Impacts of fully coupling land surface and flood models on large
wetland’s water dynamics: the case of the Inner Niger Delta
Abstract
It is known that representing wetland dynamics in land surface modeling
improves models’ capacity to reproduce fluxes and land surface boundary
conditions for atmospheric modeling in general circulation models. This
study presents the development of the full coupling between the Noah-MP
land surface model (LSM) and the HyMAP flood model in the NASA Land
Information System and its application over the Inner Niger Delta (IND),
a well-known hot-spot of strong land surface-atmosphere interactions in
West Africa.

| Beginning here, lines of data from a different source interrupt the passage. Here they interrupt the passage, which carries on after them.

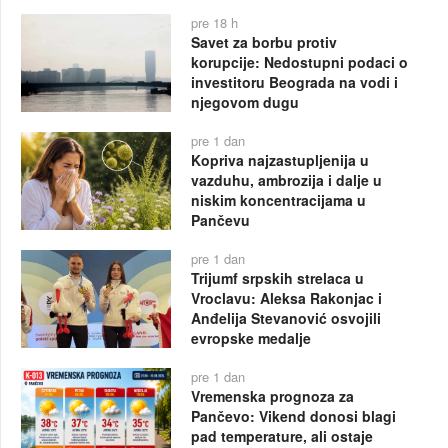
pre 18 h
Savet za borbu protiv
korupcije: Nedostupni podaci o
investitoru Beograda na vodi i
njegovom dugu
pre 1 dan
Kopriva najzastupljenija u
vazduhu, ambrozija i dalje u
niskim koncentracijama u
Pančevu
pre 1 dan
Trijumf srpskih strelaca u
Vroclavu: Aleksa Rakonjac i
Anđelija Stevanović osvojili
evropske medalje
pre 1 dan
Vremenska prognoza za
Pančevo: Vikend donosi blagi
pad temperature, ali ostaje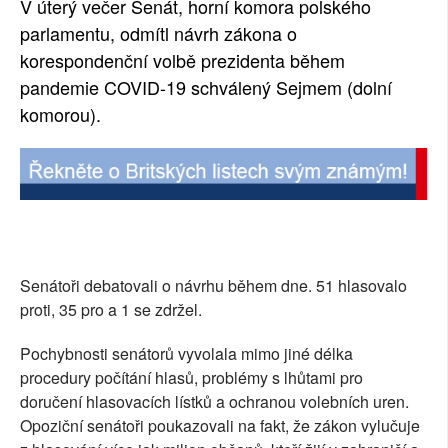
V úterý večer Senát, horní komora polského
SOCIÁLNÍ SÍTĚ
parlamentu, odmítl návrh zákona o
korespondenční volbě prezidenta během
RUBRIKY
pandemie COVID-19 schválený Sejmem (dolní
komorou).
PLNÁ VERZE STRÁNEK
Senátoři debatovali o návrhu během dne. 51 hlasovalo
proti, 35 pro a 1 se zdržel.
Pochybnosti senátorů vyvolala mimo jiné délka
procedury počítání hlasů, problémy s lhůtami pro
doručení hlasovacích lístků a ochranou volebních uren.
Opoziční senátoři poukazovali na fakt, že zákon vylučuje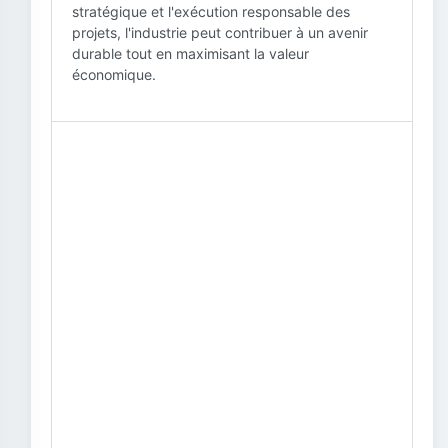
stratégique et l'exécution responsable des
projets, l'industrie peut contribuer à un avenir
durable tout en maximisant la valeur
économique.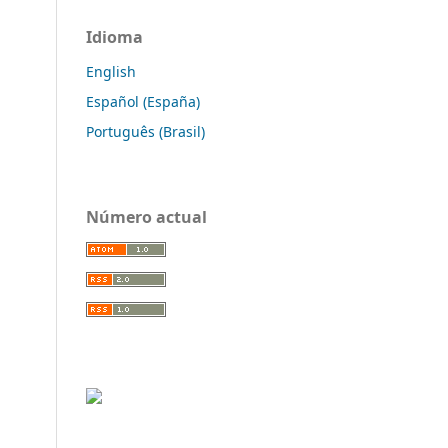
Idioma
English
Español (España)
Português (Brasil)
Número actual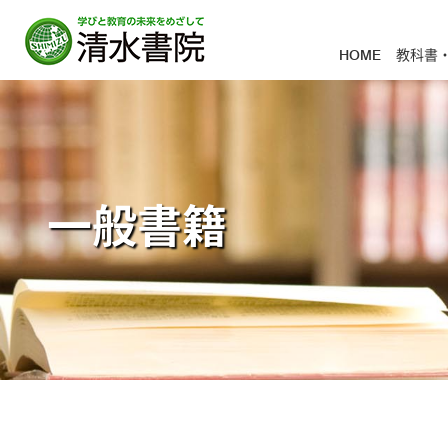
HOME
教科書
一般書籍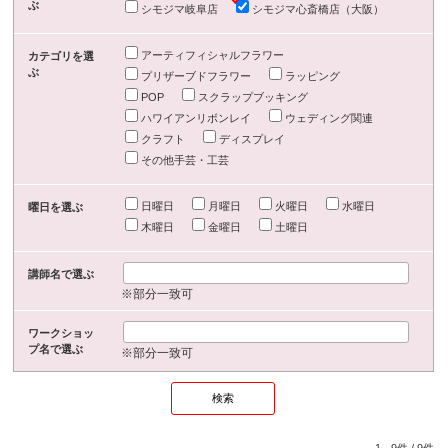
ぶ
シモジマ岐阜店
シモジマ心斎橋店（大阪）
アーティフィシャルフラワー
カテゴリを選
ぶ
プリザーブドフラワー
ラッピング
POP
スクラップブッキング
ハワイアンリボンレイ
ウェディング関連
クラフト
ディスプレイ
その他手芸・工芸
日曜日
月曜日
火曜日
水曜日
曜日を選ぶ
木曜日
金曜日
土曜日
講師名で選ぶ
※部分一致可
ワークショッ
プ名で選ぶ
※部分一致可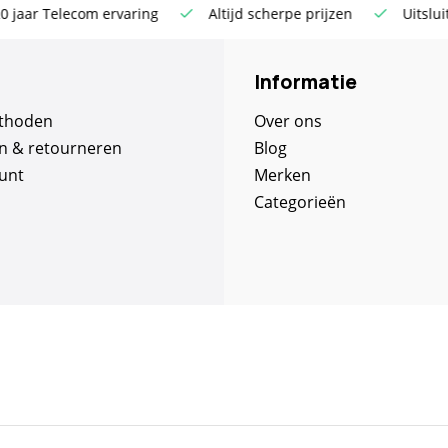
herpe prijzen
Uitsluitend de beste merken
Gratis ver
Informatie
thoden
Over ons
n & retourneren
Blog
unt
Merken
Categorieën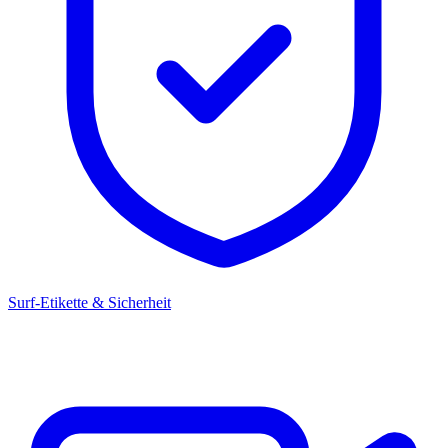
Surf-Etikette & Sicherheit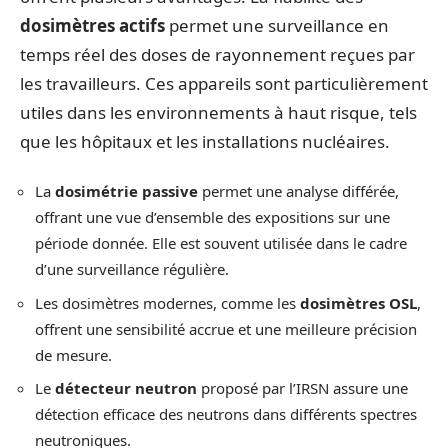
dosimètres actifs
permet une surveillance en
temps réel des doses de rayonnement reçues par
les travailleurs. Ces appareils sont particulièrement
utiles dans les environnements à haut risque, tels
que les hôpitaux et les installations nucléaires.
La
dosimétrie passive
permet une analyse différée,
offrant une vue d’ensemble des expositions sur une
période donnée. Elle est souvent utilisée dans le cadre
d’une surveillance régulière.
Les dosimètres modernes, comme les
dosimètres OSL
,
offrent une sensibilité accrue et une meilleure précision
de mesure.
Le
détecteur neutron
proposé par l’IRSN assure une
détection efficace des neutrons dans différents spectres
neutroniques.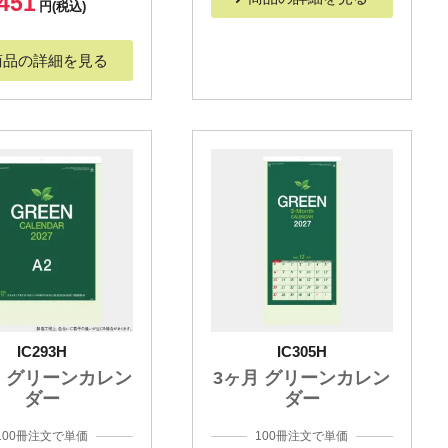
451
円(税込)
商品の詳細を見る
IC293H
IC305H
 グリーンカレン
3ヶ月 グリーンカレン
ダー
ダー
100冊注文で単価
100冊注文で単価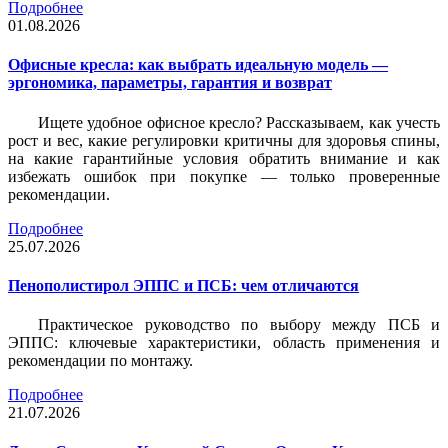
Подробнее
01.08.2026
Офисные кресла: как выбрать идеальную модель —
эргономика, параметры, гарантия и возврат
Ищете удобное офисное кресло? Рассказываем, как учесть
рост и вес, какие регулировки критичны для здоровья спины,
на какие гарантийные условия обратить внимание и как
избежать ошибок при покупке — только проверенные
рекомендации.
Подробнее
25.07.2026
Пенополистирол ЭППС и ПСБ: чем отличаются
Практическое руководство по выбору между ПСБ и
ЭППС: ключевые характеристики, область применения и
рекомендации по монтажу.
Подробнее
21.07.2026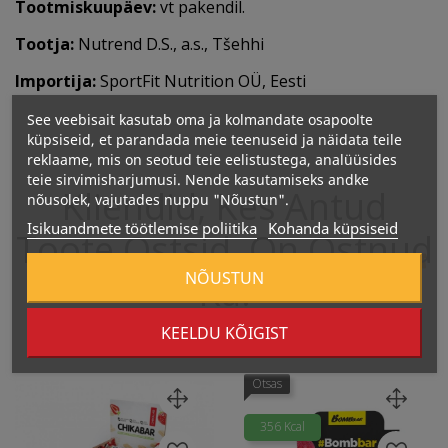
Tootmiskuupäev:
vt pakendil.
Tootja:
Nutrend D.S., a.s., Tšehhi
Importija:
SportFit Nutrition OÜ, Eesti
See veebisait kasutab oma ja kolmandate osapoolte
küpsiseid, et parandada meie teenuseid ja näidata teile
reklaame, mis on seotud teie eelistustega, analüüsides
teie sirvimisharjumusi. Nende kasutamiseks andke
Kliendid, Kes Antud
nõusolek, vajutades nuppu "Nõustun".
Isikuandmete töötlemise poliitika
Kohanda küpsiseid
Toote Ostsid, On
Ostnud
NÕUSTUN
Ka:
KEELDU KÕIGIST
Otsas
356 Kcal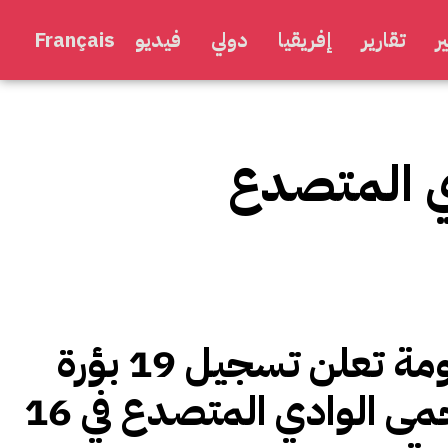
ر
تقارير
إفريقيا
دولي
فيديو
Français
ي المتصدع
الحكومة تعلن تسجيل 19 بؤرة
من حمى الوادي المتصدع في 16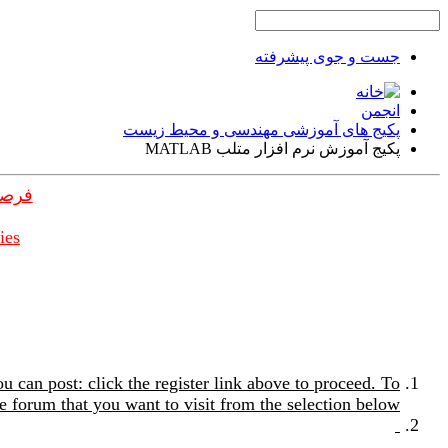
جست و جوی پیشرفته
انجمن
پکیج های آموزشی مهندسی و محیط زیست
پکیج آموزش نرم افزار متلب MATLAB
فرصت
ies
u can post: click the register link above to proceed. To
e forum that you want to visit from the selection below.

Here, we define two experiments at 0.02º spatial resolution
over the 2002-2018 period to quantify the impacts of the proposed
developments on IND dynamics. One represents the one-way approach for
simulating land surface and flooding processes (1-WAY), i.e., Noah-MP
neglects surface water availability, and the proposed two-way coupling
(2-WAY), where Noah-MP takes surface water availability into account in
the vertical water and energy balance. Results show that accounting for
two-way interactions between Noah-MP and HyMAP over IND improves all
selected hydrological variables. Compared to 1-WAY, evapotranspiration
derived from 2-WAY over flooding zones doubles, increased by 0.8mm/day,
resulting in an additional water loss rate of
~18,900km3/year, ~40%
drop of wetland extent during wet seasons and major improvement in water
level variability at multiple locations. Significant soil moisture
increase and surface temperature drop were also observed. Wetland
outflows decreased by 35%, resulting in a substantial a Nash-Sutcliffe
coefficient improvement, from -0.73 to 0.79. It is anticipated that
future developments in global water monitoring and water‐related
disaster warning systems will considerably benefit from these findings.